Introduction¶
A Gossip Protocol is a peer-to-peer communication method. It spreads information throughout a network in the same nature as gossip disseminates through a social circle. It is extremely flexible as it scales well and is fault tolerant. Because of this it has wide applications that fall into 3 major categories:
Dissemination Protocols¶
These are the rumor mongering protocols, ie. they are trying to broadcast information across the network.
Anti-Entropy Protocols¶
These are used to compare and alter data to maintain consistency and fix duplicated data.
Aggregation Protocols¶
The aggregation gossip protocol computes a network-wide aggregate through sampling information across every node and combining values.
One of my favorite applications of the gossip protocol is to train Machine Learning Models. I highly recommend you checkout Gossip Learning as a Decentralized Alternative to Federated Learning.

- data broadcasting
- robust fault-tolerance
- great scaling
- reduced bandwidth consumption
at the cost of:
- data consistency
- latency
Gossip Peer Sampling Service¶
So what is a Gossip Peer Sampling Service then? It maintains the gossip network and abstracts the details away from the user. Any program that wants to use this networking scheme simply asks the service for peers to talk to.

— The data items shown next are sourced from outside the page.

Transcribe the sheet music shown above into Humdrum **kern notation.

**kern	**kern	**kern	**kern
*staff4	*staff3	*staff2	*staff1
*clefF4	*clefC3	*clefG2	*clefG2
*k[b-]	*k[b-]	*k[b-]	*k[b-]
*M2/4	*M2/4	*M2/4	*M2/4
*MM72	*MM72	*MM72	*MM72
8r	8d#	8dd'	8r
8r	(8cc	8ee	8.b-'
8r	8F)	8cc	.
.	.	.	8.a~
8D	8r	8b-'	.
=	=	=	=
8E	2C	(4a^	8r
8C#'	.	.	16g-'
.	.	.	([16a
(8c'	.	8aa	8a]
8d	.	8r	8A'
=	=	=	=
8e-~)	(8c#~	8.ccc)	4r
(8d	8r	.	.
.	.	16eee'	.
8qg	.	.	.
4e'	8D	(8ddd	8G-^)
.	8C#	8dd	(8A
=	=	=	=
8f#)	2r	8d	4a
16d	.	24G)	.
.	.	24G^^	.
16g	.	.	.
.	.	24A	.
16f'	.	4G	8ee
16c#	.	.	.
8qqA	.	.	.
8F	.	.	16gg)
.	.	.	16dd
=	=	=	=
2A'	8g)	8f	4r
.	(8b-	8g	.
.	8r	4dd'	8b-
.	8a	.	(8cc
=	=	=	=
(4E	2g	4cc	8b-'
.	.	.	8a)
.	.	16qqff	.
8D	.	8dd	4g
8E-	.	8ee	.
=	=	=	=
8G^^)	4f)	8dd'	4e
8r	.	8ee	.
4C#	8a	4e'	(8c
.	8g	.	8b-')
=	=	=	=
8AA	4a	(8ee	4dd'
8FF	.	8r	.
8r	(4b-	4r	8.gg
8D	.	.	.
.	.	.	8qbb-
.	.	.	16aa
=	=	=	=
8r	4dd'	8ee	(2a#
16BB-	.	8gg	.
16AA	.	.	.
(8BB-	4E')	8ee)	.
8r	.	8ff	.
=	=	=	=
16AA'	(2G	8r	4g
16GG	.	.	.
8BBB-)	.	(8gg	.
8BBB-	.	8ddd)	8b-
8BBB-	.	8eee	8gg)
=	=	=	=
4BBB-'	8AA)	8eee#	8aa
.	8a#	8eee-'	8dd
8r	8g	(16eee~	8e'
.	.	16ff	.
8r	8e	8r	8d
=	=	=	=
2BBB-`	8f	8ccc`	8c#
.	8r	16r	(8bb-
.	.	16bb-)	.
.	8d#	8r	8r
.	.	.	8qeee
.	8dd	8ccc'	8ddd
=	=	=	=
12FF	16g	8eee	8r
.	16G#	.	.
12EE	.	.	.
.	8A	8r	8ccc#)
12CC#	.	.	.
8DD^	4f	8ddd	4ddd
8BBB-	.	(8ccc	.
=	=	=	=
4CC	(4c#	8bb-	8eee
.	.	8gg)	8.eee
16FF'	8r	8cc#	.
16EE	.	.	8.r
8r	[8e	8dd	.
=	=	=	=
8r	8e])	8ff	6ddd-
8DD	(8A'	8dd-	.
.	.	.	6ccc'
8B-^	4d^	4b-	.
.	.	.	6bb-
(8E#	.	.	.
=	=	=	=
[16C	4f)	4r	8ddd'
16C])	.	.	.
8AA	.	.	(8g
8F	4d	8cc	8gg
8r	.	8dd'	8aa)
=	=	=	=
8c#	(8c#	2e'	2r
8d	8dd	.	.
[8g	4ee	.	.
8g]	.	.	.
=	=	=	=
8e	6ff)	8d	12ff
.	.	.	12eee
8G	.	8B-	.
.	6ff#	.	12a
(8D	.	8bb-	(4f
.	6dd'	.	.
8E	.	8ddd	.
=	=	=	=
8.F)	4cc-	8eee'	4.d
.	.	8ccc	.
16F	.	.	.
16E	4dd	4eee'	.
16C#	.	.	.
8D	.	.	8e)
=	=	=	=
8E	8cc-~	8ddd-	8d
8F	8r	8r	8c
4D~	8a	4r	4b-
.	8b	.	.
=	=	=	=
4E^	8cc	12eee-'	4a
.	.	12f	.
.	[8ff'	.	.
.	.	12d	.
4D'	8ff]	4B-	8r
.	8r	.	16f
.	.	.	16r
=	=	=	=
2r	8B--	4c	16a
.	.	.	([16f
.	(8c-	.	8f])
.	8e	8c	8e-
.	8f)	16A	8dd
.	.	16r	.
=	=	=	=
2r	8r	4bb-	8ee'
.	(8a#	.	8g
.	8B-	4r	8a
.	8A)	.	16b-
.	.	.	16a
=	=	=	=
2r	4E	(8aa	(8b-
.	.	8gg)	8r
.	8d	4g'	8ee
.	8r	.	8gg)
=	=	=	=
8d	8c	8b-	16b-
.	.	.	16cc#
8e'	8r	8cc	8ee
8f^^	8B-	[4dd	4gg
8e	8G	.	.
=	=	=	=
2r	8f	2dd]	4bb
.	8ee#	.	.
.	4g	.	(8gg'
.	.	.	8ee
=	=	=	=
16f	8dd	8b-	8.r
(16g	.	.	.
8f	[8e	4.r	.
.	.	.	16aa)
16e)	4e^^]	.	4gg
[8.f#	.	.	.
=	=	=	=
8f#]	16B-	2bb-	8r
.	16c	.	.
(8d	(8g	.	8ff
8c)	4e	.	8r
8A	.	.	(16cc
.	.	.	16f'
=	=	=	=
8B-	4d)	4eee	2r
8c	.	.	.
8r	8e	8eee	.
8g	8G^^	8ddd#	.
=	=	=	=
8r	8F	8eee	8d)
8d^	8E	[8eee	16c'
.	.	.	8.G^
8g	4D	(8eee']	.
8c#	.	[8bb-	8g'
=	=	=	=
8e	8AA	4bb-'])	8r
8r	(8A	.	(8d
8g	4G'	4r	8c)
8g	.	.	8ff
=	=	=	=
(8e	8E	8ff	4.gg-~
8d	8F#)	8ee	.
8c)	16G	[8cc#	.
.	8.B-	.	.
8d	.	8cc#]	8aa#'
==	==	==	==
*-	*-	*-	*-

This is the first post of many in a series around creating a GPSS. I will post many tutorials and about design decisions and implementations as they come up. The idea is not to have a set in stone agenda, but more of an educational working log that shows the process.
My end goal is to have a library that is configurable and usable first and foremost for myself. I have several ideas I want to try out based around the Gossip Protocol but couldn’t find a good open source library for this sort of thing. If you follow along, you should be able to quickly get started using this for you’re own project.
The Theory¶
I highly recommend checking out both “Gossip-based Peer Sampling” and “The Promise, and Limitations, of Gossip Protocols” for an in-depth understanding. With that said I’ll go over some basics here for a high level overview of the parameter space of a Gossip Protocol and Sampling Methods. Finally, another good blog post about this topic is here.

Gossip Protocol¶
The basic idea of a gossip protocol, is that a node contains a view of the network. This view contains properties about other nodes in the network as well as how to address them. We manipulate this view by the following:
- Use some selection process to choose a peer[s] in our view
- Exchange nodes with the selected peer in a push, pull, or pushpull fashion
- Use some form of update method to incorporate the new nodes into and remove undesirable nodes from our view
Through this procedure, our current view of the network remains fresh and prunes undesirable connections.
Push¶
In a push only scenario, a node only ever sends their data to others
- Only efficient when a there a small amount of messages being passed and there is low churn.
- Can lead to poor load distribution in scenarios where the network grows or has high churn over time.
Pull¶
In pull only scenario, a node only ever requests data from others
- This is efficient when there are many update messages because it is highly likely to find a node with the latest update message.
- Pull only protocols never insert there own information into the network and thus will only gain information through there own active thread.
PushPull¶
In the PushPull scenario, a node both sends and requests data from others
- PushPull protocols quickly distribute load through the network regardless of growth and churn
- PushPull protocols disseminate message quickly and reliably
- Increases bandwidth usage
Cycle Time¶
This is the time each node in the network takes before initiating a new gossip exchange. Lower cycle times lead to:
- faster information propagation
- more up-to-date network topology
- high bandwidth usage
Fanout¶
Fanout is the number of peers that we talk to at one time. Larger fanout leads to:
- Faster data propagation
- high bandwidth usage
Sampling Service¶
A sampling service is the logic behind selecting peers from a populated view that is being maintained by a Gossip Protocol. Aka, we have these peers, what do we do with them? There are many ways to possibly do this, especially if you take a domain specific approach. However, I will focus (at least at first) on the 3 presented in “Gossip-based Peer Sampling”.
Head¶
This selects the peer with the lowest age. This does not work as it leads to only talking to peers you recently talked to. Ie. little diversity.
Tail¶
This selects the peer with the highest age. This helps promote diverse information sharing as it promotes talking to nodes that we have most likely not talked to before.
Uniform Random Without Replacement¶
To ensure a more diverse range of peers, once a peer is selected it will not be selected again until all peers have been selected. At this point we default to a uniform random selection from the entire view.
Embrace chaos? You’re heuristics mean nothing!
Summary¶
A Gossip Peer Sampling Service provides applications with a way to utilize a Gossip Overlay network without having the overhead of maintaining said network. This is desirable in large dynamic systems that want to check, aggregate, and disseminate information throughout a large number of nodes.